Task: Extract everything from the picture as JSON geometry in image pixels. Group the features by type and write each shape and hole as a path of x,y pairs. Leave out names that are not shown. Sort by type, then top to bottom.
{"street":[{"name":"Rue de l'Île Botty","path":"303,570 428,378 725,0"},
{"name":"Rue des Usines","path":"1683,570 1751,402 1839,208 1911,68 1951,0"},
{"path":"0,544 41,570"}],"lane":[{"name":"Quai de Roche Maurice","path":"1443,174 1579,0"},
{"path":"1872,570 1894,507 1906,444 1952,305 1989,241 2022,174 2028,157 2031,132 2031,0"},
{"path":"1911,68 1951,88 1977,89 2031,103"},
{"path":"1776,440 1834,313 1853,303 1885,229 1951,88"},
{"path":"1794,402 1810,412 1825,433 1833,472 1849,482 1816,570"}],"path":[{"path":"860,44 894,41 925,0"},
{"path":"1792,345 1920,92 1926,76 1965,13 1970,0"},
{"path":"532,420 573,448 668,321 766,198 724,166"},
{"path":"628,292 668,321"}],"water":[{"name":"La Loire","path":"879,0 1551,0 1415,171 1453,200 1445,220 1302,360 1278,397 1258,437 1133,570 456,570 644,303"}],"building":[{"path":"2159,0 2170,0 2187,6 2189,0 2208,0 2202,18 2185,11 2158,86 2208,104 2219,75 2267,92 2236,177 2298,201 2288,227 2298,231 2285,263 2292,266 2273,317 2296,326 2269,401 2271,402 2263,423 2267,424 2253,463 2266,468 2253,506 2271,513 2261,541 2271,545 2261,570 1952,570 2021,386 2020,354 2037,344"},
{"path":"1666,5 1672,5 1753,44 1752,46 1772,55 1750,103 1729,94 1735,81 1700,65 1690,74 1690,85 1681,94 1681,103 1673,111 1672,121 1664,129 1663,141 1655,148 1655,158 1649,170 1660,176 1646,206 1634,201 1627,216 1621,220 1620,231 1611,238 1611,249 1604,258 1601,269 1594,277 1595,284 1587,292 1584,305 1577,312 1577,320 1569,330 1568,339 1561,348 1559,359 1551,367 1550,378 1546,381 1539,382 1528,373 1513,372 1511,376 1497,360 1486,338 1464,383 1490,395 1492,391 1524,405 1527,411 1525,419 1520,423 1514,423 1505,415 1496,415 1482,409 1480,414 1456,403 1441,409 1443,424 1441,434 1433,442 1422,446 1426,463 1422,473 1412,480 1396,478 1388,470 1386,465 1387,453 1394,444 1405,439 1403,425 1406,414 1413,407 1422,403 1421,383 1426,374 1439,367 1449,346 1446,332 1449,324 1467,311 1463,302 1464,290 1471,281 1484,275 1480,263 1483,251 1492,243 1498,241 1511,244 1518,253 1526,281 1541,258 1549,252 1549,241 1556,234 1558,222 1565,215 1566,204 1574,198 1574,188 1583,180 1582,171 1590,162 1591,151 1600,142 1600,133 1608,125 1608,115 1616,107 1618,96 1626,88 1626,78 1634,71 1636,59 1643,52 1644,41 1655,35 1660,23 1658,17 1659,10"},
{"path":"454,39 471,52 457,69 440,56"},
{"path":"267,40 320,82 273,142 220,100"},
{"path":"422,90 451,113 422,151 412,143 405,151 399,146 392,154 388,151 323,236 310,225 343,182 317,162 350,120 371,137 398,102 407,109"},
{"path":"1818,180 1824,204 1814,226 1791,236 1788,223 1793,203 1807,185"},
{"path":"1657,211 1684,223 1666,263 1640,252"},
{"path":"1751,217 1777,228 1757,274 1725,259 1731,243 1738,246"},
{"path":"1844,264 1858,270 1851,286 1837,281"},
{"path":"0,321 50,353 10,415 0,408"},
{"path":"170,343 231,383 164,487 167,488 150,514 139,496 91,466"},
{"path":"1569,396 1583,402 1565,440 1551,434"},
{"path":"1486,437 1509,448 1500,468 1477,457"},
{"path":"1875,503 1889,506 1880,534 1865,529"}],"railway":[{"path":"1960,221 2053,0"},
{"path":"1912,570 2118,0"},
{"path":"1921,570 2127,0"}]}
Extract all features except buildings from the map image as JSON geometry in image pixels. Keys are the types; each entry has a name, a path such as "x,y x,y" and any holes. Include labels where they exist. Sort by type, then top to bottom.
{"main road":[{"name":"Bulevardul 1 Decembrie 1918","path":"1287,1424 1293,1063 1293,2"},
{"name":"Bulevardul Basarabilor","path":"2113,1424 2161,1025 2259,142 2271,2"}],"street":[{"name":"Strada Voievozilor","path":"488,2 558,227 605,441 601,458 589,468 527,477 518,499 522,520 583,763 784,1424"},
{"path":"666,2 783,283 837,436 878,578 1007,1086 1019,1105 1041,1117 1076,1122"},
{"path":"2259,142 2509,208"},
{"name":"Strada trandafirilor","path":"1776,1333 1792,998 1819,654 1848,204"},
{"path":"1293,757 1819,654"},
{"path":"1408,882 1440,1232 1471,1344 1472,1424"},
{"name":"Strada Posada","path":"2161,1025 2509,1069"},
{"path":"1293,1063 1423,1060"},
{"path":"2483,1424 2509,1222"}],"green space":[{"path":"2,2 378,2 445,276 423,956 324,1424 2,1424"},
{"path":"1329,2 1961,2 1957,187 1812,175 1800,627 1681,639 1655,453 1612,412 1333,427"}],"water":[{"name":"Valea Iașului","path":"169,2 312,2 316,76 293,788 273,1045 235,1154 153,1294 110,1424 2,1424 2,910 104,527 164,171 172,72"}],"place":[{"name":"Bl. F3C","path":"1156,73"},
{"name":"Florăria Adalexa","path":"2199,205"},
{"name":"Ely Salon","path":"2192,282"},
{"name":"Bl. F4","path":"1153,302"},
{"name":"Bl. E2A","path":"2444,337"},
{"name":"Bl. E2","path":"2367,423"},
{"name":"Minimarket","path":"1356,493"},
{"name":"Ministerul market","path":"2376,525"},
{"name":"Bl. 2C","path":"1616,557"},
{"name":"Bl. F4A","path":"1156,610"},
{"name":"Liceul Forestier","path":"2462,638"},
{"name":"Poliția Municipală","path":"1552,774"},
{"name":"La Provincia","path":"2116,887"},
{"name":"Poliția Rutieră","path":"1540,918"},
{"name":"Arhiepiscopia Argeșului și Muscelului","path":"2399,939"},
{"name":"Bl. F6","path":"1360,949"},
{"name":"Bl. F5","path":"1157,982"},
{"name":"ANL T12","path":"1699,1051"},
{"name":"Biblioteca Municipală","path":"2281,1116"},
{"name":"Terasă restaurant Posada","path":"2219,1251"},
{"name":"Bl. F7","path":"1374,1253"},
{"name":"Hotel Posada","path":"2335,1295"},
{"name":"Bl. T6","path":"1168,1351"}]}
···
## ACTIVITY
What lines in the data above carry "geometry"? Return them all.

## RESULT OF THIS EXERCISE
Task: Extract everything from the picture as JSON geometry in image pixels. Group the features by type and write each shape and hole as a path of x,y pairs. Leave out names that are not shown. Sort by type, then top to bottom.
Extract all features except buildings from the map image as JSON geometry in image pixels. Keys are the types; each entry has a name, a path such as "x,y x,y" and any holes. Include labels where they exist. Sort by type, then top to bottom.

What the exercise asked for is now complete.